Des traitements symptomatiques mais indispensables
« Les interventions pharmacologiques s’imposent de plus en plus même si elles ne sont pas parfaitement codifiées », explique le Pr Ingvild Kjeken (Norvège). La protection articulaire est efficace sur la douleur à moyen terme. Les orthèses réduisent la douleur à court et long terme . Il peut s’agir d’orthèses fonctionnelles portées le jour ou de repos. Une étude chez 60 patients souffrant de rhizarthrose montre qu’elles améliorent significativement la douleur et l’état fonctionnel.
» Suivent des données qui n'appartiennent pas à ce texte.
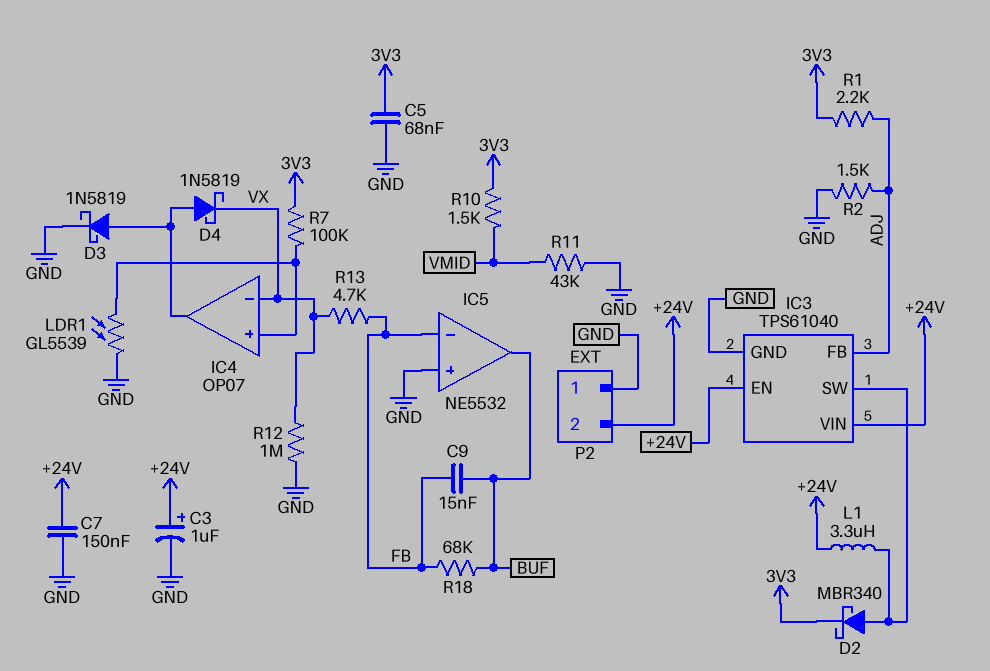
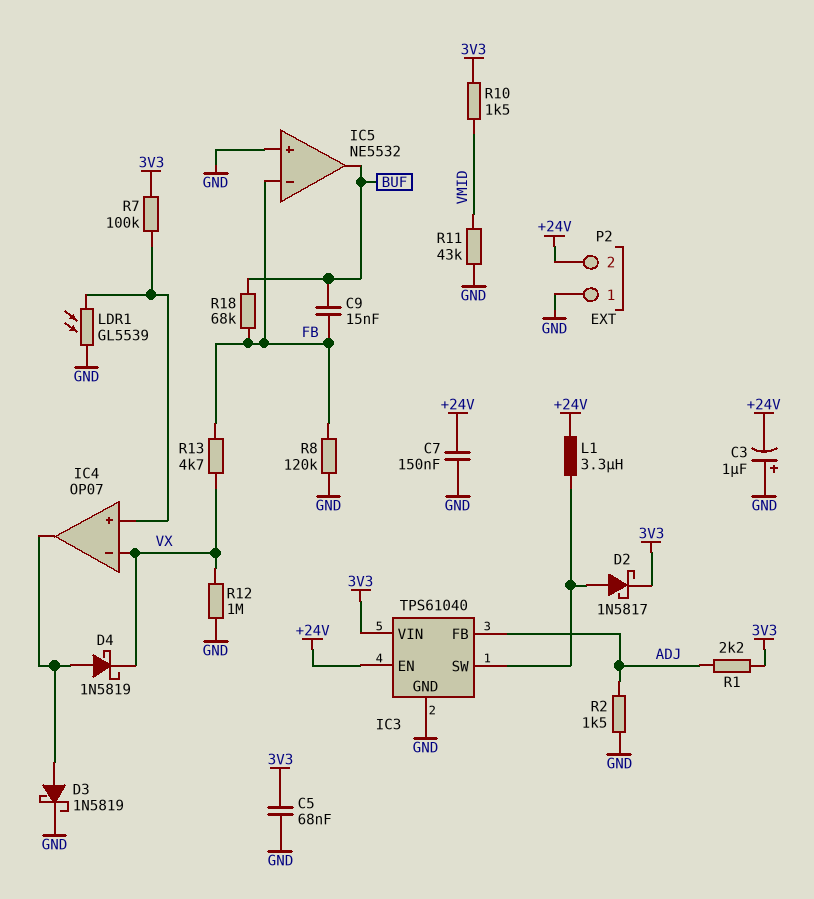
C3: 1uF (plus +24V, minus GND) -> 1uF (plus GND, minus +24V)
D2: schottky MBR340 (A IC3/SW, K 3V3) -> schottky 1N5817 (A IC3/SW, K 3V3)
IC3 pin VIN: +24V -> 3V3
R8: none -> 120k (FB, GND)

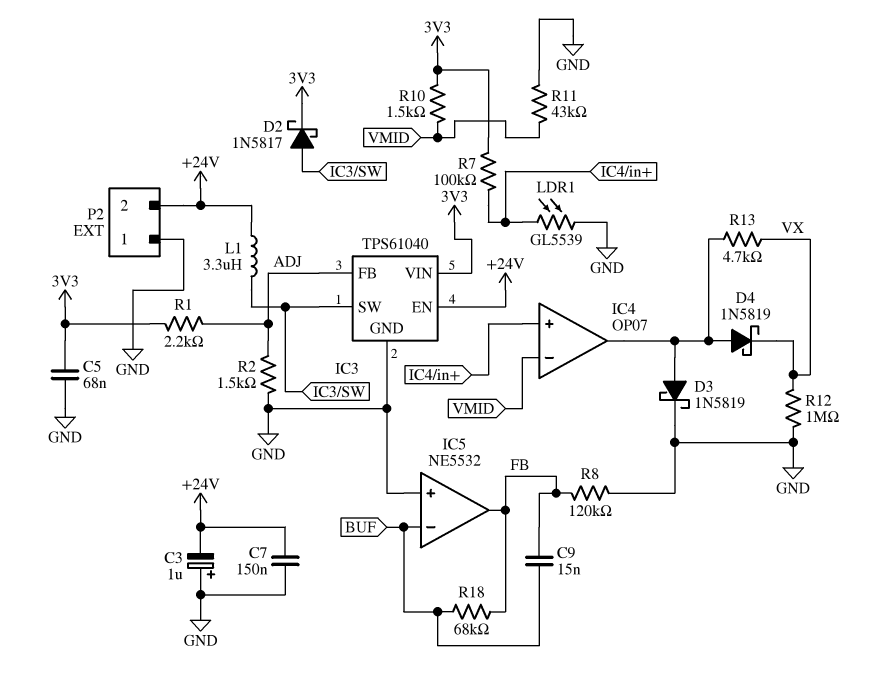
IC4 pin in-: VX -> VMID
IC5 pin in-: FB -> BUF
IC5 pin out: BUF -> FB
R13: 4.7k (FB, VX) -> 4.7k (IC4/out, VX)

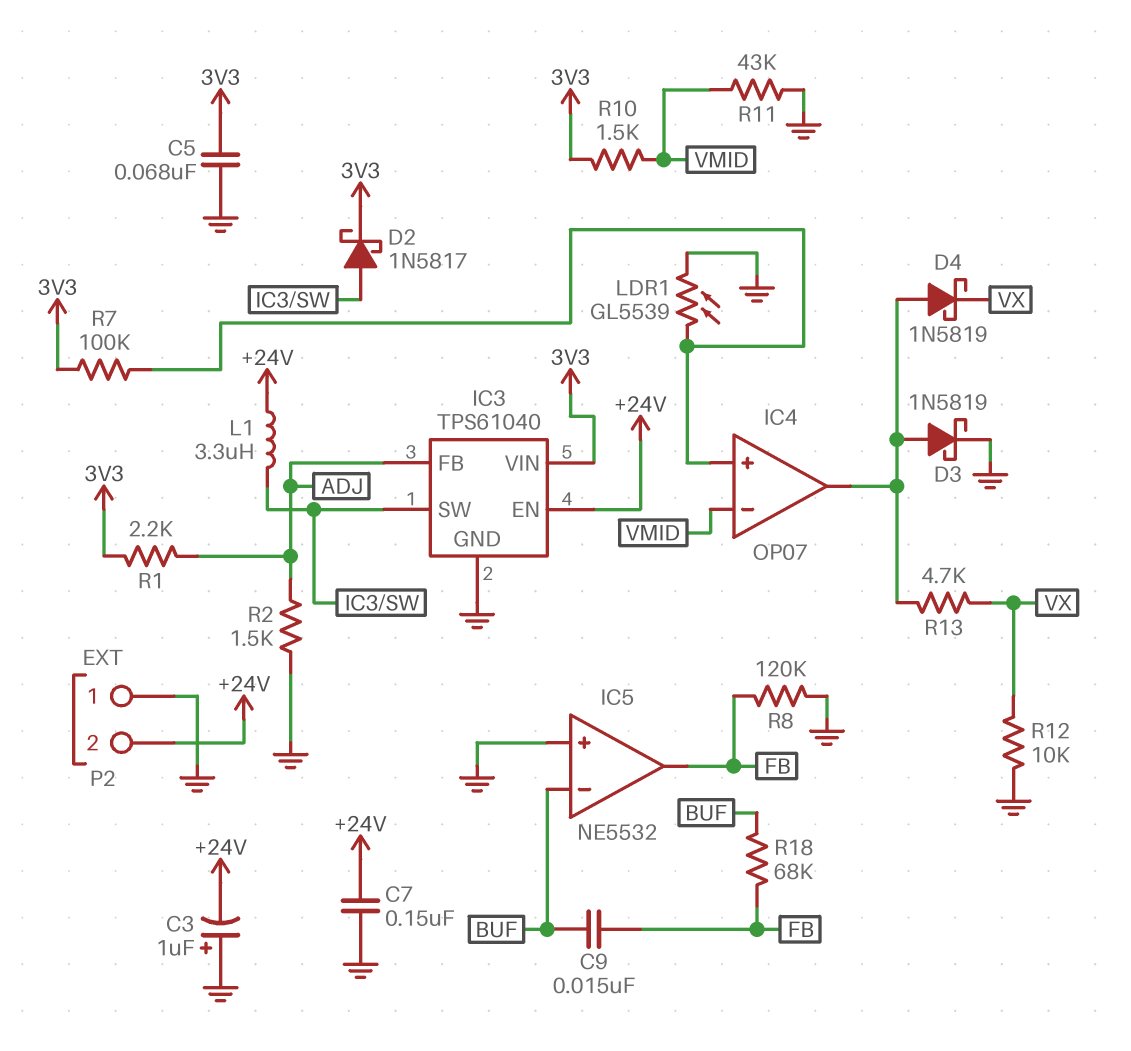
R12: 1M (GND, VX) -> 10k (GND, VX)

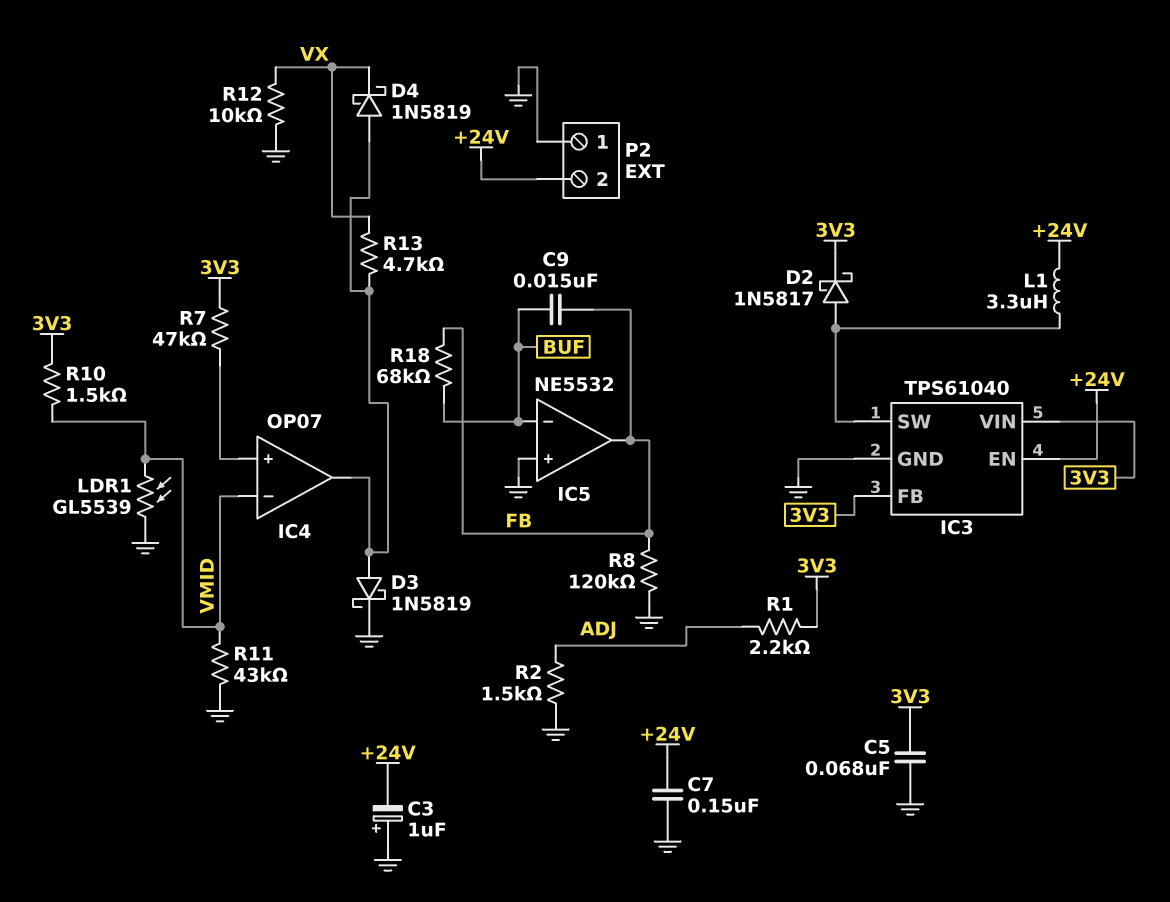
IC3 pin FB: ADJ -> 3V3
LDR1: GL5539 (GND, IC4/in+) -> GL5539 (GND, VMID)
R7: 100k (3V3, IC4/in+) -> 47k (3V3, IC4/in+)

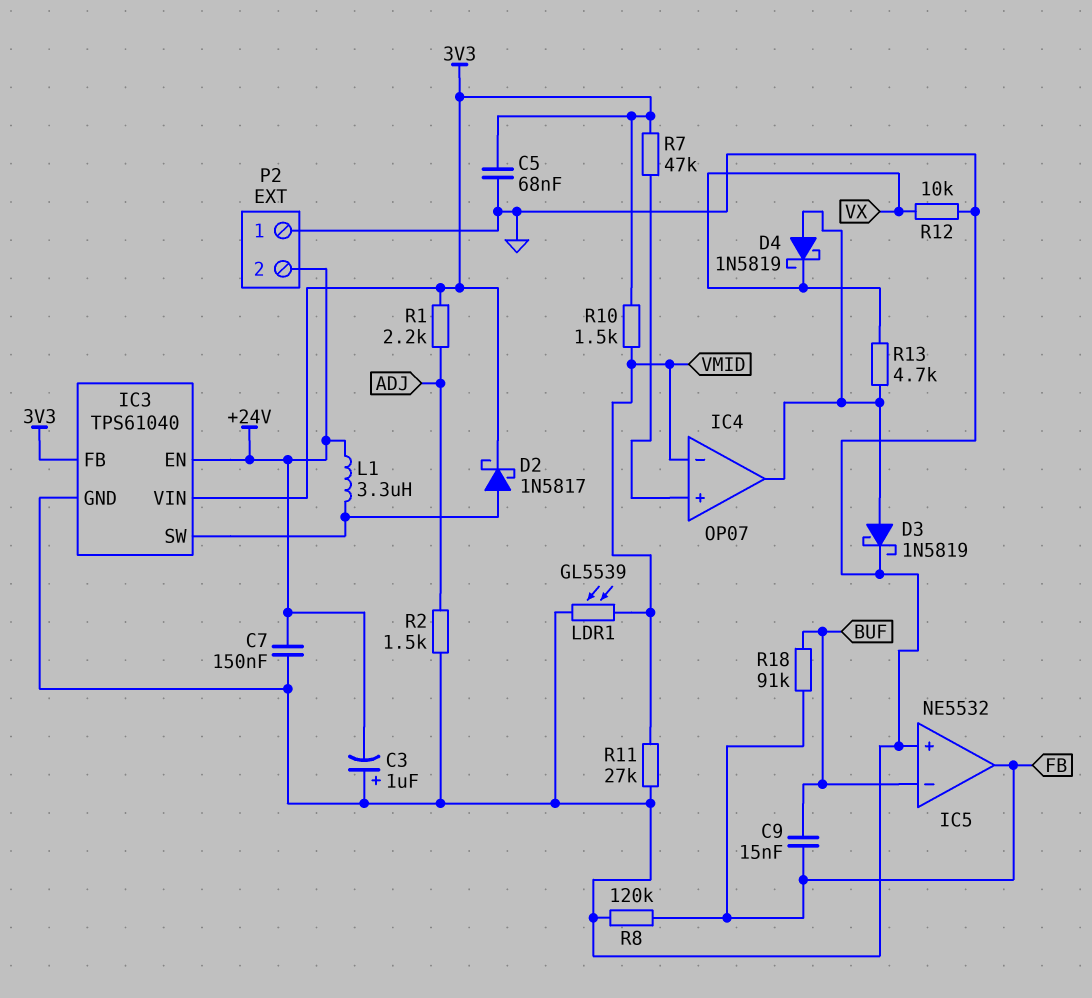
R11: 43k (GND, VMID) -> 27k (GND, VMID)
R18: 68k (BUF, FB) -> 91k (BUF, FB)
Les résultats de l’exercice physique au niveau des mains est difficile à évaluer tant les pratiques sont hétérogènes. Intéressant par son innocuité et le rapport bénéfice/coût, il améliore rapidement la fonction, la raideur et la douleur mais l’effet ne se maintient pas au long cours. Un programme de renforcement progressif en résistance a prouvé son efficacité sur la douleur, la fonction et la satisfaction du patient. Les dispositifs d’assistance stimulent nettement la fonction et les performances mais sans impact sur la douleur ni l’activité de la maladie. Les traitements par laser n’amènent aucun bénéfice et on manque de données sur les ultrasons ou la Neurostimulation Électrique Transcutanée. Un essai mené chez 120 patients suggère qu’une seule injection d’acide hyaluronique au niveau de la carpométacarpienne du pouce réduit significativement la douleur, la raideur et l’incapacité fonctionnelle.
Les biothérapies n’ont pas dit leur dernier mot
Après l’échec de deux essais menés avec l’adalimumab dans l’arthrose érosive des mains, la piste des anti-TNF semblait tourner court mais des études récentes pourraient la relancer. Une étude multicentrique européenne a randomisé 90 patients pour recevoir soit l’étanercept 50 mg/semaine pendant 6 mois puis 25 mg les six mois suivants vs placebo. Globalement, les résultats sont négatifs puisqu’en ITT, à 6 mois, on constate une tendance non significative pour le groupe étanercept en ce qui concerne la douleur (critère principal). En revanche, la différence devient significative à un an en per protocol et l’évolution de la maladie est moindre sous étanercept, en particulier lorsqu’il existe une inflammation synoviale, « ce qui suggère que le tissu synovial inflammatoire pourrait être à l’origine de la production de TNF dans l'arthrose érosive », estime le Dr Margreet Kloppenburg (Pays-Bas). Cette étude pointe aussi « la nécessité de cibler les patients susceptibles de bénéficier au maximum de ces traitements, ici un phénotype particulier d’arthrose digitale érosive et inflammatoire ».
Une autre étude renforce l’hypothèse du rôle du TNF dans la physiopathologie de l’arthrose digitale érosive, peut-être par un effet sur l'os sous-chondral. Une immunoscintigraphie au certolizumab (à haute affinité pour le TNF) marqué au technétium montre la corrélation entre l’intensité du marquage au TNF de l’articulation et la présence d’une synovite clinique.
DIGICOD, 1re étude de cohorte française
Pour remédier au manque de données précises sur les facteurs de risque, les marqueurs d’évolutivité de l’arthrose des mains et identifier les formes les plus sévères susceptibles de bénéficier des futurs traitements de l’arthrose, l’équipe du Pr Berenbaum a lancé en 2013 l’étude DIGICOD qui devrait inclure 500 patients souffrant d’arthrose des mains vus à l’hôpital Saint-Antoine (Paris).